By Irene O’Daly
The project organised a colloquium last week (3 September) entitled ‘Writing the Classics in the Middle Ages’ which focused on the production, form and transmission of classical manuscripts in the medieval West. Alongside a number of papers, the colloquium also included two displays of manuscripts from the Leiden University Library, which has a particularly large and significant collection of classical texts among its holdings.
Leiden holds several manuscripts that are significant within the textual tradition of some classical works. Chief among these are the manuscripts of the ‘Leiden Corpus’ – a collection of the philosophical works of Cicero (106-43 BC). Two manuscripts (VLF 84, VLF 86) contain these works, and include the earliest examples of Cicero’s De legibus among other texts. These manuscripts were written in France in the early ninth century. This example, the conclusion of the De natura Deorum (f. 18v) shows the use of book divisions to aid navigation on the part of the reader.

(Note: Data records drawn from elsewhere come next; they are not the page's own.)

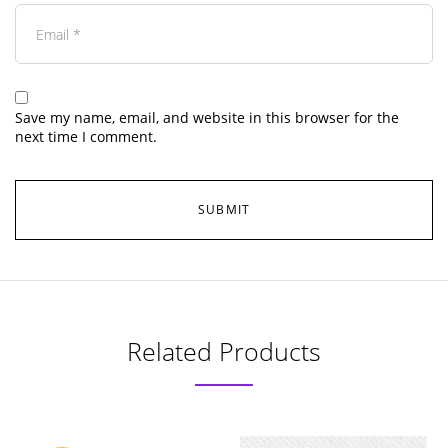
Save my name, email, and website in this browser for the
next time I comment.
Related Products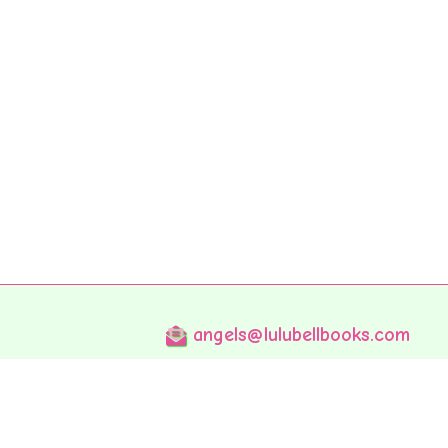
angels@lulubellbooks.com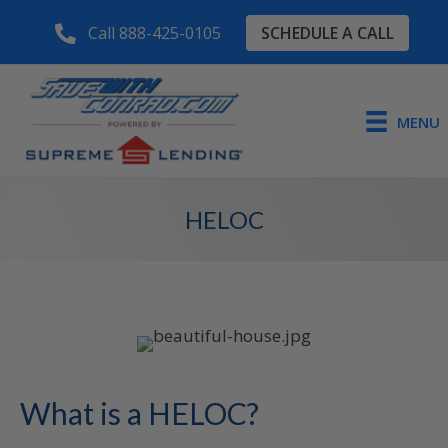
SCHEDULE A CALL
Call 888-425-0105
MENU
HELOC
What is a HELOC?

Leiden holds two of the rarest exemplars of the text of Lucretius’ (c. 99 BC – c. 55 BC) De rerum natura, a text that only survived in two non-fragmentary ninth-century manuscripts. Because of their formats, these are colloquially known as the ‘Oblongus’ (VLF 30) and the ‘Quadratus’ (VLQ 94). On this page of the ‘Oblongus’, a rectangular-shaped manuscript which was copied in Northwestern France, the text has been corrected in an insular hand by an Irish scribe called Dungal, a monk who is known to have been present at the court of Charlemagne. The correction is clearly visible, not only because of the change in script, but also because the scribe replaced one line of text with two.

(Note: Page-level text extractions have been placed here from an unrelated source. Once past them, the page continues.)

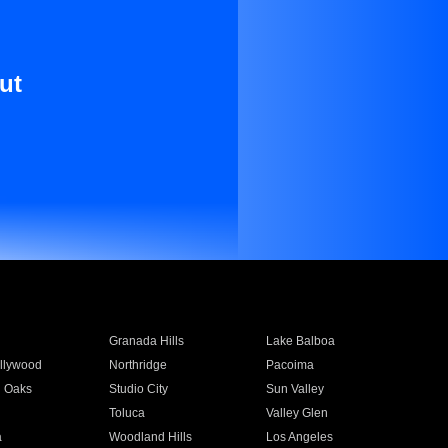
ut
Granada Hills
Lake Balboa
llywood
Northridge
Pacoima
 Oaks
Studio City
Sun Valley
Toluca
Valley Glen
a
Woodland Hills
Los Angeles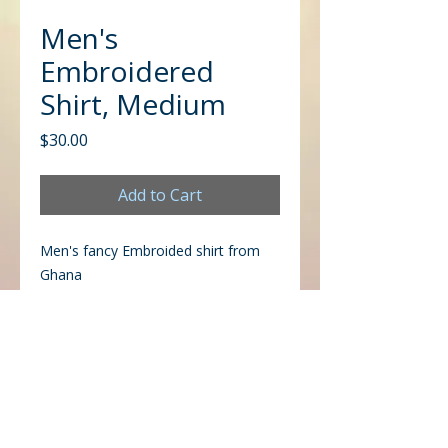
Men's
Embroidered
Shirt, Medium
Price
$30.00
Add to Cart
Men's fancy Embroided shirt from
Ghana
CONTACT US
Office
Mailing
Corporate Headquarters
Post Office Box 26770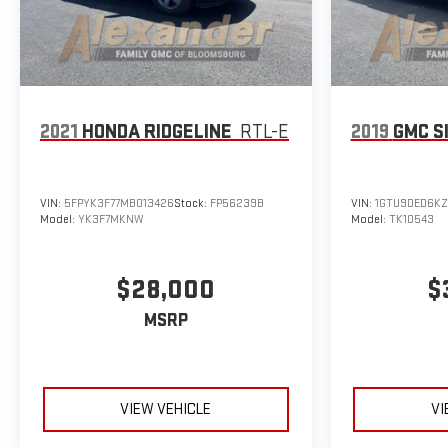
2021
HONDA RIDGELINE
RTL-E
2019
GMC S
VIN:
5FPYK3F77MB013426
Stock:
FP56239B
VIN:
1GTU9DED6KZ
Model:
YK3F7MKNW
Model:
TK10543
$28,000
$
MSRP
VIEW VEHICLE
VI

Another manuscript which can be counted among the treasures of the classical collection is a tenth-century illustrated version of the plays of Terence (195/185–159 BC) (VLF 38, Fleury?). Illustrations were not uncommon in collections of the works of Terence, and may derive from antique exemplars. Not only did the illustrations serve to decorate the text, and explain the scene, they also provided a comic commentary to the text. The presence of such a richly illustrated classical text in the tenth century demonstrates the regard in which Terence was held.
Another manuscript also contains a small miniature which exemplifies the interest in the classical part in this period. VLQ 33 contains a depiction of ‘Rhetoric’ (shown wearing a helmet and carrying a spear) in discussion with two characters dressed in archaic clothing holding phylacteries, or speech-rolls. Rhetoric’s shield contains words taken from Martianus Capella’s De nuptiis Philologiae et Mercurii, a famous work on rhetoric and philosophy composed in c. 410.
The collection in Leiden contains items that are unique in the history of the transmission of the Latin classics, and provides a fascinating insight into the traditions of copying and scholarship that shaped the medieval curriculum.